Reports Friday indicate that Syrian President Bashar Assad's forces have partially recaptured the Quneitra region just east of the Israeli-Syrian Golan Heights border, which rebel forces captured in intense fighting on Wednesday.
According to the reports from the Iranian Fars news agency as cited by Walla!, the Syrian army has regained control over several Quneitra villages, including Jaba, Tel Krum and Al Ruachi.
The fighting continues on Friday morning in an attempt to take back full control after rebels seized the Quneitra crossing to Israel from the Syrian side.
Senior IDF sources predicted Assad's move, projecting that he would try to reconquer the vital area over the course of Thursday night. One source defined the security situation as "troubling," while adding "it's clear to us that the Syrian army doesn't want to deteriorate the situation and is being very careful about errant fire towards the Israeli side."

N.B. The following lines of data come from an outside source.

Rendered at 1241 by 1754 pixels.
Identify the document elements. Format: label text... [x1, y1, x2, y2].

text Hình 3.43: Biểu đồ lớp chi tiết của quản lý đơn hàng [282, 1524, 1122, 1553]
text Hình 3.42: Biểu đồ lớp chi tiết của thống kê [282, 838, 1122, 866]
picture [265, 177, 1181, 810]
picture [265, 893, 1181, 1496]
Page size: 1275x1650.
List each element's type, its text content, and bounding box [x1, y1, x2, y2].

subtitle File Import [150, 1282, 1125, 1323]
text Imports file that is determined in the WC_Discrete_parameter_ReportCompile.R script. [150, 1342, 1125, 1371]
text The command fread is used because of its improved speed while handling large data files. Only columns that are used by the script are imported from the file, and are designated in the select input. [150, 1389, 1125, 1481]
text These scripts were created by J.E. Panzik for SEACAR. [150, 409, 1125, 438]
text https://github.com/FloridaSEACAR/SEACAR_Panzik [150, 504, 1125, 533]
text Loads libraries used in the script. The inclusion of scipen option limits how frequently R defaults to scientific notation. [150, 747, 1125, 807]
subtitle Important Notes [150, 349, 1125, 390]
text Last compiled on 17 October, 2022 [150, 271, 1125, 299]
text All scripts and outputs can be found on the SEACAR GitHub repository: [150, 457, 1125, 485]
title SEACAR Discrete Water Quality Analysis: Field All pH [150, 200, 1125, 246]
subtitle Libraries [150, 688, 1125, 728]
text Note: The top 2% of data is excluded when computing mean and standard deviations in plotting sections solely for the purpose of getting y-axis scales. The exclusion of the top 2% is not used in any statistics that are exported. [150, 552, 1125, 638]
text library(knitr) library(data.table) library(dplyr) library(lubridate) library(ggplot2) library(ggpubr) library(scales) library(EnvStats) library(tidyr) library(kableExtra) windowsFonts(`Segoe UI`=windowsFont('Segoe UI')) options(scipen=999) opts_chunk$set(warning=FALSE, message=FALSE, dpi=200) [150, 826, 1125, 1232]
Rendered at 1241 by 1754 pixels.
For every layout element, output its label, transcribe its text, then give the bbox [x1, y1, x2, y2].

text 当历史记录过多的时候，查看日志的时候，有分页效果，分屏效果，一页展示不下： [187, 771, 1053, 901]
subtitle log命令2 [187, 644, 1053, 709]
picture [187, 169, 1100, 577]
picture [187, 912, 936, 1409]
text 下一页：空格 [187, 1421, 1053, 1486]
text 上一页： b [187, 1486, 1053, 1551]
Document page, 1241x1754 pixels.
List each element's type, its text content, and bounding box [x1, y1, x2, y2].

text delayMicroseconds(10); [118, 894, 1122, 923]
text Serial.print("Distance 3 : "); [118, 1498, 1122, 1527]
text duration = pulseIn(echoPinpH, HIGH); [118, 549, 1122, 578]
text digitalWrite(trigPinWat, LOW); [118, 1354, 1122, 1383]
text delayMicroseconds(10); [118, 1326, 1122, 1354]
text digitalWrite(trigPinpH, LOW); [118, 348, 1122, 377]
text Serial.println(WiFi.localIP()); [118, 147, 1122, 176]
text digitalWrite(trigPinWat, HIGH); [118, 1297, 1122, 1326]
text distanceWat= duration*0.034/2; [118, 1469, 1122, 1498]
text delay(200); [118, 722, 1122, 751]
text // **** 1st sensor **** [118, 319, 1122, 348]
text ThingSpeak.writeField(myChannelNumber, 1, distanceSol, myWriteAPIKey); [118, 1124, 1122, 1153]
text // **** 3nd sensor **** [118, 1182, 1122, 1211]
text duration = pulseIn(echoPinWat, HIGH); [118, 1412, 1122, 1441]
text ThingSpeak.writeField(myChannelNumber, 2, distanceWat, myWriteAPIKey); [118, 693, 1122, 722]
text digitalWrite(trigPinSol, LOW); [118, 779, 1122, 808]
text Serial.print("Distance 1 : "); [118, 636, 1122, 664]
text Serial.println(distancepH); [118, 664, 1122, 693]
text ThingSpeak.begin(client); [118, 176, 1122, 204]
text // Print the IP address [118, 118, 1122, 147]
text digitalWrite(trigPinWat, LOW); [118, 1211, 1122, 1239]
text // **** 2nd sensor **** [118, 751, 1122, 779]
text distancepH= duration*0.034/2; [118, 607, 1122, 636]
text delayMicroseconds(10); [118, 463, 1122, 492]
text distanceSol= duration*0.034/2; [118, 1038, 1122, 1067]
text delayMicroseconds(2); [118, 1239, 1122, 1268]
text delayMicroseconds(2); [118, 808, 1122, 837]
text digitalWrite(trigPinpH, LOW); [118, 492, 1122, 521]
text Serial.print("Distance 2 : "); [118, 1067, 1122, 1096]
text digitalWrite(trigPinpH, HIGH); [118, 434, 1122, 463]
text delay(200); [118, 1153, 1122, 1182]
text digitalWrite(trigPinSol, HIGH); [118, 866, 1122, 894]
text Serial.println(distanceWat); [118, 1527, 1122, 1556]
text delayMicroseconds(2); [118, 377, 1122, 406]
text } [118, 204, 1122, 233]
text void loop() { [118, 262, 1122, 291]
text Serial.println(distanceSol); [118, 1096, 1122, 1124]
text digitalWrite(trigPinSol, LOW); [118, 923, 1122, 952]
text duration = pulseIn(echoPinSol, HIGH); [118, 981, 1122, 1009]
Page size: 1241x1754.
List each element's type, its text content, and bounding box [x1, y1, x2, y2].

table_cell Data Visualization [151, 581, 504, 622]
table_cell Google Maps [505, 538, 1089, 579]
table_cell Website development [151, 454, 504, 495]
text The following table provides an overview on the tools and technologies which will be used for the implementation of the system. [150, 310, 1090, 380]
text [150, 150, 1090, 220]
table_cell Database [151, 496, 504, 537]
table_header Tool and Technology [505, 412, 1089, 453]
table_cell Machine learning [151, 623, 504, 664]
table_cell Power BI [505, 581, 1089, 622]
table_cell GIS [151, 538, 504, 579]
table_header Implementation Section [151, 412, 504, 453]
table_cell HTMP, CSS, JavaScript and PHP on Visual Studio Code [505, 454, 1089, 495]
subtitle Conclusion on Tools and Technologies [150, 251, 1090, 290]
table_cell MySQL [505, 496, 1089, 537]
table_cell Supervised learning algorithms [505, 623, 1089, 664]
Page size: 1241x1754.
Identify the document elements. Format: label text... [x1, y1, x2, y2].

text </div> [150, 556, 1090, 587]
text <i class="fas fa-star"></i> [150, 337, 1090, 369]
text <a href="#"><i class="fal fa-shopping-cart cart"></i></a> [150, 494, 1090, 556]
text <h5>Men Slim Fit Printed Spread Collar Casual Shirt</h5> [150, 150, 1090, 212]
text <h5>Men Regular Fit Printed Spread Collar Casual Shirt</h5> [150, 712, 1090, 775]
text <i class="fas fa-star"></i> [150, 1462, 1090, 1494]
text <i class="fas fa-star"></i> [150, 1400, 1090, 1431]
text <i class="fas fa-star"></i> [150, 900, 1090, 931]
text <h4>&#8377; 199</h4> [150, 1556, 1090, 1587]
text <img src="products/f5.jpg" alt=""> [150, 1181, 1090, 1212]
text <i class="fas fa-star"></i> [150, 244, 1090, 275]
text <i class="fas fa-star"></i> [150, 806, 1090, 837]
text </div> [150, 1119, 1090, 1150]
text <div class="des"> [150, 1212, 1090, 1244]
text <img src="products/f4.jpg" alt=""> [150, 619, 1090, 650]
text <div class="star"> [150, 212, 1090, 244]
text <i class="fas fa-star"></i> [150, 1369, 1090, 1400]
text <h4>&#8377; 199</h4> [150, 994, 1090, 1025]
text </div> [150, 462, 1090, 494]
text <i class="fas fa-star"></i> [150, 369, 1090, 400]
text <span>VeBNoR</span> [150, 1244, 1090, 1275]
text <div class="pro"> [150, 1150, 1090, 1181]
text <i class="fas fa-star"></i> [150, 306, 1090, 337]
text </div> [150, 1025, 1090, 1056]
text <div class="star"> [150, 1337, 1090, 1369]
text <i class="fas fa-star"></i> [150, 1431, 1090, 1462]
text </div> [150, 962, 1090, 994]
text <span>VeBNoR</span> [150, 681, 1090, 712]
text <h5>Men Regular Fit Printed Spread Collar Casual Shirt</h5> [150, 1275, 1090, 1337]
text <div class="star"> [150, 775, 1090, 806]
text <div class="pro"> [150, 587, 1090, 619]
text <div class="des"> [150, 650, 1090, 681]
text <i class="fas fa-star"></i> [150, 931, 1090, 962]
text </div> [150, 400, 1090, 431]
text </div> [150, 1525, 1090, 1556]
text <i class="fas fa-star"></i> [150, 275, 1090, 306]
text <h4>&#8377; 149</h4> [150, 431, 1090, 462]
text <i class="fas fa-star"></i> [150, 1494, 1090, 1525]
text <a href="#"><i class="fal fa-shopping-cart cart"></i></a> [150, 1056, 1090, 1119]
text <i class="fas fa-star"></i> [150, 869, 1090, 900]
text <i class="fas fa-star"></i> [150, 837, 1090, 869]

There was a spillover of fire on Wednesday, however, as tank and mortar shells lightly wounded two Israelis.
The Syrian rebels, who the US said belonged to the Al Qaeda-linked Al-Nusra Front, also captured 43 UN peacekeepers from Fiji while conquering the area.
Negotiations are currently ongoing to secure their release, as well as the release of 75 Filipino peacekeepers currently engaged in a stand-off with rebel forces. The Philippines described the situation as "tense," but added that no shots have been fired.
Half of Syria has been displaced
Canadian Foreign Minister John Baird decried the situation, while noting "the Assad regime is solely to blame for the spiraling violence and the diminished security situation."
During the course of the four year Syrian civil war around 200,000 people have been killed according to the UN.
A new UN report Friday adds that 3 million Syrians have become refugees, and another 6.5 million are displaced within Syria, reports Reuters. As a result, "almost half of all Syrians have now been forced to abandon their homes and flee for their lives," stated the UN.
"The Syrian crisis has become the biggest humanitarian emergency of our era, yet the world is failing to meet the needs of refugees and the countries hosting them," said UN High Commissioner for Refugees Antonio Guterres.
That assessment echoes the words of outgoing UN human rights commissioner Navi Pillay, who last Thursday lambasted the UN Security Council for not taking action amid "international paralysis."